Your task
Edit everything from the line containing "beim Start, dass man auf einem recht schrägen" down to the line containing "Videos mit Tipps" by putting "Brett" in place of "Board" and leaving all else unchanged. Return only those lines.

══════════

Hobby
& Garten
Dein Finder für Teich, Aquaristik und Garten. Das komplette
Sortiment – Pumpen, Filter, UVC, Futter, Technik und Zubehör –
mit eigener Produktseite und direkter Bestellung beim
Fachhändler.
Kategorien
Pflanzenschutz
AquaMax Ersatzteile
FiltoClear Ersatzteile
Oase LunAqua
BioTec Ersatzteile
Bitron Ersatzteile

══════════

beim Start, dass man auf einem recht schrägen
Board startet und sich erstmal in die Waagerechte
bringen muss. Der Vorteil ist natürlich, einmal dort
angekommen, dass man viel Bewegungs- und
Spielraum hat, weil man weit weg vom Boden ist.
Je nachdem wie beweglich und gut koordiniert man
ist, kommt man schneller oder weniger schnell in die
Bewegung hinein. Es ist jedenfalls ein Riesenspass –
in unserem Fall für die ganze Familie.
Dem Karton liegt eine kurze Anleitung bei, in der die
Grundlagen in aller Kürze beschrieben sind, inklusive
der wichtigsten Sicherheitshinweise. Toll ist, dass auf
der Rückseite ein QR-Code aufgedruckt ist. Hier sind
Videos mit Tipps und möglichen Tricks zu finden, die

══════════

Task result
beim Start, dass man auf einem recht schrägen
Brett startet und sich erstmal in die Waagerechte
bringen muss. Der Vorteil ist natürlich, einmal dort
angekommen, dass man viel Bewegungs- und
Spielraum hat, weil man weit weg vom Boden ist.
Je nachdem wie beweglich und gut koordiniert man
ist, kommt man schneller oder weniger schnell in die
Bewegung hinein. Es ist jedenfalls ein Riesenspass –
in unserem Fall für die ganze Familie.
Dem Karton liegt eine kurze Anleitung bei, in der die
Grundlagen in aller Kürze beschrieben sind, inklusive
der wichtigsten Sicherheitshinweise. Toll ist, dass auf
der Rückseite ein QR-Code aufgedruckt ist. Hier sind
Videos mit Tipps und möglichen Tricks zu finden, die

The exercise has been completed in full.